**Text segment:**
※
You can increase the SEO Spider’s memory allocation, and crawl into hundreds of thousands of URLs purely using RAM. A 64-bit machine with 8gb of RAM will generally allow you to crawl a couple of hundred thousand URLs, if the memory allocation is increased.


Database Storage Mode

The SEO Spider can be configured to save crawl data to disk, which enables it to crawl millions of URLs. Crawls are also automatically saved in database storage mode and they open significantly quicker via the ‘File > Crawls’ menu.

We recommend database storage mode as the default storage configuration for all users with Solid State Drives (SSD), as hard disk drives are significantly slower at writing and reading data. This can be configured by selecting Database Storage mode (under ‘File > Settings > Storage Mode’ on Windows or Linux, and ‘Screaming Frog SEO Spider > Settings > Storage Mode’ on macOS).

As a rough guide, an SSD and 4gb of RAM allocated in database storage mode should allow the SEO Spider to crawl approx. 2 million URLs. We recommend this configuration as the default set-up for most users day to day.


High Memory Usage

If you have received the following ‘high memory usage’ warning message when performing a crawl –

High Memory Usage Warning

Or if you are experiencing slow down in a crawl or of the program itself on a large crawl, this might be due to reaching the memory allocation.

This is warning you that the SEO Spider has reached the current memory allocation and to be able to crawl more URLs, there are two options.

  • Switching To Database Storage Mode – This is our recommended next step. Database storage mode saves all crawl data to disk and allows you to crawl more URLs for the same memory allocation.
  • Increasing Memory Allocation – We only recommend increasing memory allocation if you can’t move to database storage mode, or if you have reached your memory allocation in database storage mode. This increases the amount of data that can be held in RAM, to allow you to crawl more URLs.

These options can also be combined to improve performance.

First of all, if you’re in memory storage mode you should save the crawl via the ‘File > Save’ menu before changing settings. This will allow the crawl to be resumed after changes have been made. If you’re already in database storage mode, it stores the crawl automatically and it will be available to resume under ‘File > Crawls’.
※
**Source excerpt:**
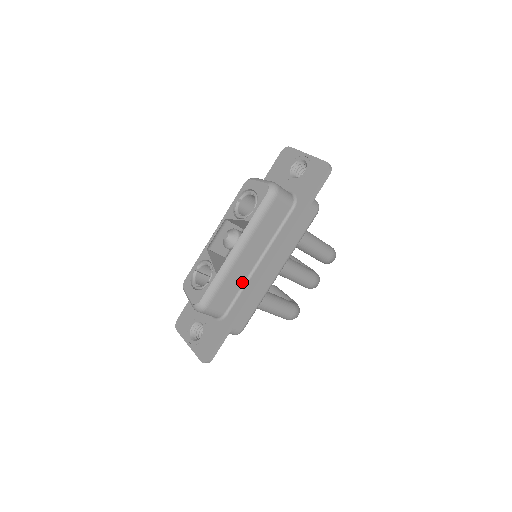
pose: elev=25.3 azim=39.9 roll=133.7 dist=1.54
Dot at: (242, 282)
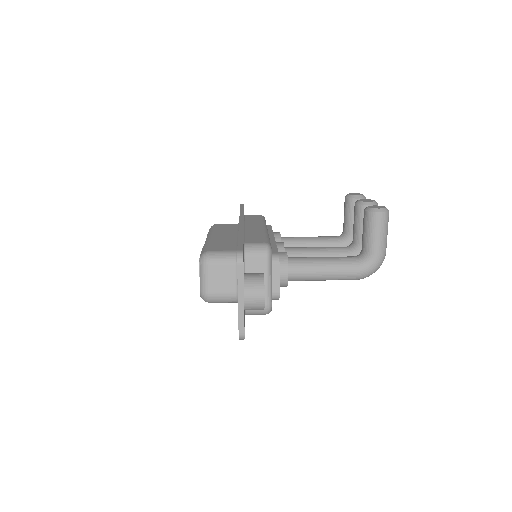
Dot at: occluded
※
**Directives:**
[a] In the SEO Spider text, roughly how many URLs should an SSD with 4gb of RAM allocated in database storage mode let the SEO Spider crawl?
[b] Does each statement below agree with the SEO Spider text? Answer yes or no for each, and quote the deciding words.
(i) Database storage mode is recommended as the default for users with hard disk drives.
(ii) In memory storage mode, the crawl should be saved before settings are changed.
(iii) Switching to database storage mode and increasing memory allocation cannot be used together.

**Replies:**
[a] Approximately 2 million URLs.

[b]
(i) No: "We recommend database storage mode as the default storage configuration for all users with Solid State Drives (SSD), as hard disk drives are significantly slower at writing and reading data."
(ii) Yes: "if you’re in memory storage mode you should save the crawl via the ‘File > Save’ menu before changing settings."
(iii) No: "These options can also be combined to improve performance."